On October 5, 1988, before the opening of the station, the name of the station was decided as Kumamoto Asahi Broadcasting. A month later, they have obtained a preliminary license and a day before its opening, a general meeting was held. In July 1989, KAB moved into the Technology Plaza Building in Hanabata-cho, Kumamoto City, and started testing TV broadcasts on August 15. On September 22, KAB was granted an official license and started another trial broadcasts.

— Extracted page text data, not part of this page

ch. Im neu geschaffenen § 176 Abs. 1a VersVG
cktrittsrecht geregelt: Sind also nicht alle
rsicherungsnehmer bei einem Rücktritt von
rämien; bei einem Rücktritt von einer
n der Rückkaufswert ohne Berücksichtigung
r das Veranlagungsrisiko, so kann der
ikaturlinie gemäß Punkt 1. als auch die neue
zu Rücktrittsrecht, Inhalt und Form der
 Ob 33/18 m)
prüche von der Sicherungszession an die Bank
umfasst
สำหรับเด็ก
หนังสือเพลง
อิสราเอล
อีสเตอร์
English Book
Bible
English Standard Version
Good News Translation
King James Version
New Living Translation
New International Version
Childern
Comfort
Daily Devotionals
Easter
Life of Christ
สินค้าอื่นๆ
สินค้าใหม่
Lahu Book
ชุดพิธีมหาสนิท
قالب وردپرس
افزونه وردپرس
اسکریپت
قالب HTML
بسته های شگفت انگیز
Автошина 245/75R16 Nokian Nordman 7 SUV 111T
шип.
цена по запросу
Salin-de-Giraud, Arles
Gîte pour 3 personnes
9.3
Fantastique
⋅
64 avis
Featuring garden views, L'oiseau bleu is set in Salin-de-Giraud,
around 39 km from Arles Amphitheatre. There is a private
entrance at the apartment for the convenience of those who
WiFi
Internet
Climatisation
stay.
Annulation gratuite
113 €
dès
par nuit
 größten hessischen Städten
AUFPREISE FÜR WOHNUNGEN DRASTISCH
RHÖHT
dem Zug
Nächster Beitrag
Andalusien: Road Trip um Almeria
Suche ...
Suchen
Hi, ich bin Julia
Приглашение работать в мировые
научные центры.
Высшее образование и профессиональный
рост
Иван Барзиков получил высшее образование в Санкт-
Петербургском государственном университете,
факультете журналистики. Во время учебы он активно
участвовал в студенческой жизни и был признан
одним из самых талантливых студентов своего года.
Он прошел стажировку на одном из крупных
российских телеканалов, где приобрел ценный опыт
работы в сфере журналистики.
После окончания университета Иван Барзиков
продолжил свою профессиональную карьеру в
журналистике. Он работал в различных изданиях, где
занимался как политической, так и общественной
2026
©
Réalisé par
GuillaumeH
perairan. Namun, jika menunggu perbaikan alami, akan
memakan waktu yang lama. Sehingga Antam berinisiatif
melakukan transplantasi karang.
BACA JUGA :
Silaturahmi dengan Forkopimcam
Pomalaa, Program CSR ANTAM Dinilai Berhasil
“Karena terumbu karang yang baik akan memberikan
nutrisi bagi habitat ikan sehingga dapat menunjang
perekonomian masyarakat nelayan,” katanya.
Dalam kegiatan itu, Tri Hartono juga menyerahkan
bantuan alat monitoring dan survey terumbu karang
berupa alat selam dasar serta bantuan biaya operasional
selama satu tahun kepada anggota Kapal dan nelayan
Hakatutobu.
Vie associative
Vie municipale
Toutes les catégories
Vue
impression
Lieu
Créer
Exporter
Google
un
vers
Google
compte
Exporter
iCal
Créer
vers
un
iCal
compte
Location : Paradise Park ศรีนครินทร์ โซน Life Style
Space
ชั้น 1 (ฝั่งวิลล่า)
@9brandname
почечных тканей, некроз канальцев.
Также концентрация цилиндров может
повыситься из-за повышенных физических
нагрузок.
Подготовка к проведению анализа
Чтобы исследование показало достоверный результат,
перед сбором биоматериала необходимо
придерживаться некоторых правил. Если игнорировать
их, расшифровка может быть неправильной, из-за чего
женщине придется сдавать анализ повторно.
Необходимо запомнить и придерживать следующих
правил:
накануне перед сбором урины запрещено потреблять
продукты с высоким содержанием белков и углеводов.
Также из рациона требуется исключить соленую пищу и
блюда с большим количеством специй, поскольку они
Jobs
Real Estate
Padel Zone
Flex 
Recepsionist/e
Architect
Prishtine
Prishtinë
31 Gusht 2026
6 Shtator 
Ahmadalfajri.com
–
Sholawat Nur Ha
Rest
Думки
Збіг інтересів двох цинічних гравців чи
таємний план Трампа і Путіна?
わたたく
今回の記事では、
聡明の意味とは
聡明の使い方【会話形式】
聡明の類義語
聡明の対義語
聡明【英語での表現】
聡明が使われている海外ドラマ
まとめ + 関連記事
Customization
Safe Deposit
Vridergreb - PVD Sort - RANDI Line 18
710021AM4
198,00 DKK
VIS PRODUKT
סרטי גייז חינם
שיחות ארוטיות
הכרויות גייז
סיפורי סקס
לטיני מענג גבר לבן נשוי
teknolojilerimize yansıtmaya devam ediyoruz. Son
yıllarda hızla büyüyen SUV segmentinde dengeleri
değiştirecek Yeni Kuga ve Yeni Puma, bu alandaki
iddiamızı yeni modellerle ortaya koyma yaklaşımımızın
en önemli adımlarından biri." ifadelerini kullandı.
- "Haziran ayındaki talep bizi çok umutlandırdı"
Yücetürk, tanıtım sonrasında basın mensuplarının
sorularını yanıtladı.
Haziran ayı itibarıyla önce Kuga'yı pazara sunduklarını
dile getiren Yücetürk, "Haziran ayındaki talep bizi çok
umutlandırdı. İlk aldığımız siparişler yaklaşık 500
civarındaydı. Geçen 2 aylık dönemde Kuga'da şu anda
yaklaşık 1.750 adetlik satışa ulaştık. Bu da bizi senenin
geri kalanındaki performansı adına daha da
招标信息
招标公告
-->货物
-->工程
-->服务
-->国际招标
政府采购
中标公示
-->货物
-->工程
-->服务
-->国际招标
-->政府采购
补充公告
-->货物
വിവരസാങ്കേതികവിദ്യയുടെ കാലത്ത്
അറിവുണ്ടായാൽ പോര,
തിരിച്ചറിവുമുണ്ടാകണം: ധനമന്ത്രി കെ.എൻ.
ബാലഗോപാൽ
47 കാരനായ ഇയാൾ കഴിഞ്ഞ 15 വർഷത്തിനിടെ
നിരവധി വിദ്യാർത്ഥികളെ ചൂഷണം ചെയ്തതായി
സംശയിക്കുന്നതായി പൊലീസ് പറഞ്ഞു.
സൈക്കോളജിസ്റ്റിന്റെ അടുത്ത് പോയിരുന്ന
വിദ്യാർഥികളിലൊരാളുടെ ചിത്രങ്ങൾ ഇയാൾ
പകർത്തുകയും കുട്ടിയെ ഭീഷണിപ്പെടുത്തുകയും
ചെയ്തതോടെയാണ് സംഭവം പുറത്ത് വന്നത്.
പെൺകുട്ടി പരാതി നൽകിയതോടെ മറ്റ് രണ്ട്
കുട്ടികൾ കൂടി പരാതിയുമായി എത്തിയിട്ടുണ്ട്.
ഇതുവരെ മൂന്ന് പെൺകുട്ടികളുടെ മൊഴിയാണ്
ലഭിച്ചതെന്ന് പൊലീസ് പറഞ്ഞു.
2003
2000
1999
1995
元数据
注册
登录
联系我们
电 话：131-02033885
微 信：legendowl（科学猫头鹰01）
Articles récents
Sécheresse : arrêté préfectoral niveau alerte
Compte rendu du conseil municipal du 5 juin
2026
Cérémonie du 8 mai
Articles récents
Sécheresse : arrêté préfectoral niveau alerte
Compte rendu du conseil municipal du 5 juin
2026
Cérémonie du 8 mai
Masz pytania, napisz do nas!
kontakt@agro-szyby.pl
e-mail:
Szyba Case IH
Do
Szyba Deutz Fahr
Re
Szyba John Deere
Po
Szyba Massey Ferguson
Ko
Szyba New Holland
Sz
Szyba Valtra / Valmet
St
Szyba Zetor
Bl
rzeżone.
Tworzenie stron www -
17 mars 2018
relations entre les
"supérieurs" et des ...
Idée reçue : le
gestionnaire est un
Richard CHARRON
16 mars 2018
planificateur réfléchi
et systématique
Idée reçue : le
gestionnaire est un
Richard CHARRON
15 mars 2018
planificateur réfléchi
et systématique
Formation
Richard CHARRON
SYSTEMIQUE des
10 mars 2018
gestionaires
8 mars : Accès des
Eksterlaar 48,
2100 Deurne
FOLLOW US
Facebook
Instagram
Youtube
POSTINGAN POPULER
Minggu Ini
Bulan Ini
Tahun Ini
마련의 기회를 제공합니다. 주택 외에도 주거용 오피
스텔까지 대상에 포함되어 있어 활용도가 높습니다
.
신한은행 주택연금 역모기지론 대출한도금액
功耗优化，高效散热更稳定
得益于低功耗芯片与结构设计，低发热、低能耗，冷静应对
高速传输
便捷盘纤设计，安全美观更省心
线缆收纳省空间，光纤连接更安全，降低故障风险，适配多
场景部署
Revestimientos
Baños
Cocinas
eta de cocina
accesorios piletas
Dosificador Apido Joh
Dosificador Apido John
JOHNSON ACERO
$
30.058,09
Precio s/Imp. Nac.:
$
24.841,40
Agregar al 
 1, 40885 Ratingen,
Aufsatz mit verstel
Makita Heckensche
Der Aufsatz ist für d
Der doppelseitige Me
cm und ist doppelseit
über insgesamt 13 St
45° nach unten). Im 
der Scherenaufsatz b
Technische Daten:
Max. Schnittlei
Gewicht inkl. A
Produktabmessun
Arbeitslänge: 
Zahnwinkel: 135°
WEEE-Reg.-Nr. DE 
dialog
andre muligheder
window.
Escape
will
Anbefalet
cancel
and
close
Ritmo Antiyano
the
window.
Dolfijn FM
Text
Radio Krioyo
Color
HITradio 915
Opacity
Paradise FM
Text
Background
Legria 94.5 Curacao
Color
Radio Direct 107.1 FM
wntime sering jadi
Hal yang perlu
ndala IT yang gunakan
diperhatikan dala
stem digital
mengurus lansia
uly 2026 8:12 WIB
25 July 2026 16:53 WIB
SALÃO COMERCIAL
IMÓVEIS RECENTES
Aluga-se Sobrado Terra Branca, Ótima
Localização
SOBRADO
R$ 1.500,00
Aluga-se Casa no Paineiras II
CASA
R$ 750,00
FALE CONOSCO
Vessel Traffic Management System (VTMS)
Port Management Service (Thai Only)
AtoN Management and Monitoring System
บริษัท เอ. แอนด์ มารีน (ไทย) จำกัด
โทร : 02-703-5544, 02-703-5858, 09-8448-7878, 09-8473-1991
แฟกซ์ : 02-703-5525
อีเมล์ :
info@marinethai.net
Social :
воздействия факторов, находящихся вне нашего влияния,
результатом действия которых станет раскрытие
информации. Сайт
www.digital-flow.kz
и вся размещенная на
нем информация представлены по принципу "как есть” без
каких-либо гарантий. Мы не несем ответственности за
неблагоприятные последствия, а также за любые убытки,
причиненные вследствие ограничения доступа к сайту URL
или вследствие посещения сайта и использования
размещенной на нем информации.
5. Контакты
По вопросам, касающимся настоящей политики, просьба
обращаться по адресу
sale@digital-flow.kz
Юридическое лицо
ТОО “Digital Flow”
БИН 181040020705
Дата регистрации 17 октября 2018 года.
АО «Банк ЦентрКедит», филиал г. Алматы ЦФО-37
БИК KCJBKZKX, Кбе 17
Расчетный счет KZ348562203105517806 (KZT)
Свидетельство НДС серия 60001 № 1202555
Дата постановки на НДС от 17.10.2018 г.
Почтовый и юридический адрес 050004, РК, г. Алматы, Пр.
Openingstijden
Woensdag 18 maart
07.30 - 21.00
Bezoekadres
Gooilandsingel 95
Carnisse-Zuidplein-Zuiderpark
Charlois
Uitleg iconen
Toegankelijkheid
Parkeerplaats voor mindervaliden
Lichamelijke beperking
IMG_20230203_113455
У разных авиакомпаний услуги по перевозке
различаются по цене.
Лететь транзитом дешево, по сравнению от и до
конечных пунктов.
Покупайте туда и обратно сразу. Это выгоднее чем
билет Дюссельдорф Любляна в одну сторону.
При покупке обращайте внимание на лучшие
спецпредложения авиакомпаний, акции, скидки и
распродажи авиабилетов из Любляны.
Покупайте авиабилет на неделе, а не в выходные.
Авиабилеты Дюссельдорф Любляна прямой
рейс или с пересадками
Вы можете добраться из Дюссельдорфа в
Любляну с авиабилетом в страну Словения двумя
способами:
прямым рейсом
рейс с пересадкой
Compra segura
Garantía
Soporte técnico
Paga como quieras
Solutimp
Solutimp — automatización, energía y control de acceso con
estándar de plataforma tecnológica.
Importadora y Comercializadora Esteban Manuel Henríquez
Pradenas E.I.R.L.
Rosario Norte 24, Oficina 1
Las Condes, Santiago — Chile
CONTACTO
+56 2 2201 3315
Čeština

=== Launch and further developments ===
On October 1, 1989, KAB started broadcasting, becoming the fourth station in the prefecture (TV Asahi/ANN programming aired from RKK TV & TKU also moved into the new station). On its second year, it started broadcasting the Kumamoto Prefecture qualifiers of the Japan High School Baseball Championship. In 1991, when Kumamoto Prefecture was hit by Typhoon Mireille, some of its relay stations were damaged forcing to go off air. In 1993, the station gained the local rights to the J-League, airing some Yokohama Flügels matches. In the same year, it invited the Leningrad Ballet from Russia, to present the first performance of a foreign ballet company in the prefecture. In 1996, the station launched its official website.

The station co-operated with Ehime Asahi Television in 2000 in line with the opening of Amakusa Airport. Both station extolled the virtues of their prefectures. In order to diversify its revenues beyond advertising, the station started a housing exhibit in 2001. It signed its first international sister station agreement with Daejeon MBC in 2006.

=== New headquarters ===
Plans to introduce headquarters of its own began in 1995. During its plans to do so in 1999, it found an archaeological relic in Nibonki, the selected location for its new headquarters: the remains of a government office. In March 2004, KAB started construction work, built by Toda Construction and finished in June of the following year. On October 1, 2005, broadcasting from there began. A two-hour special was made observing the change. The building has three floors and a size of 4,232.06 square meters.

Until 2004, ratings for the station were still considered to be low in all metrics, being in last or second-to-last place. The trend was reversed beginning in 2003, when its ratings began to consistently improve. It had ended up in second place in the daytime, evening and prime time slots, as well as in first place between 11pm and 1am, in 2008.

KAB's Kumamoto main station commenced their digital terrestrial television broadcasting service on December 1, 2006, and, in tandem, started broadcasting in high definition. Signal penetration of the digital transmitter network had reached 95,5% of the prefecture in 2008. The analog signal shut down on July 24, 2011.

==Programming==
In its years, KAB's news program was KAB 600 Station. By 2019, it was renamed Kuma Power J.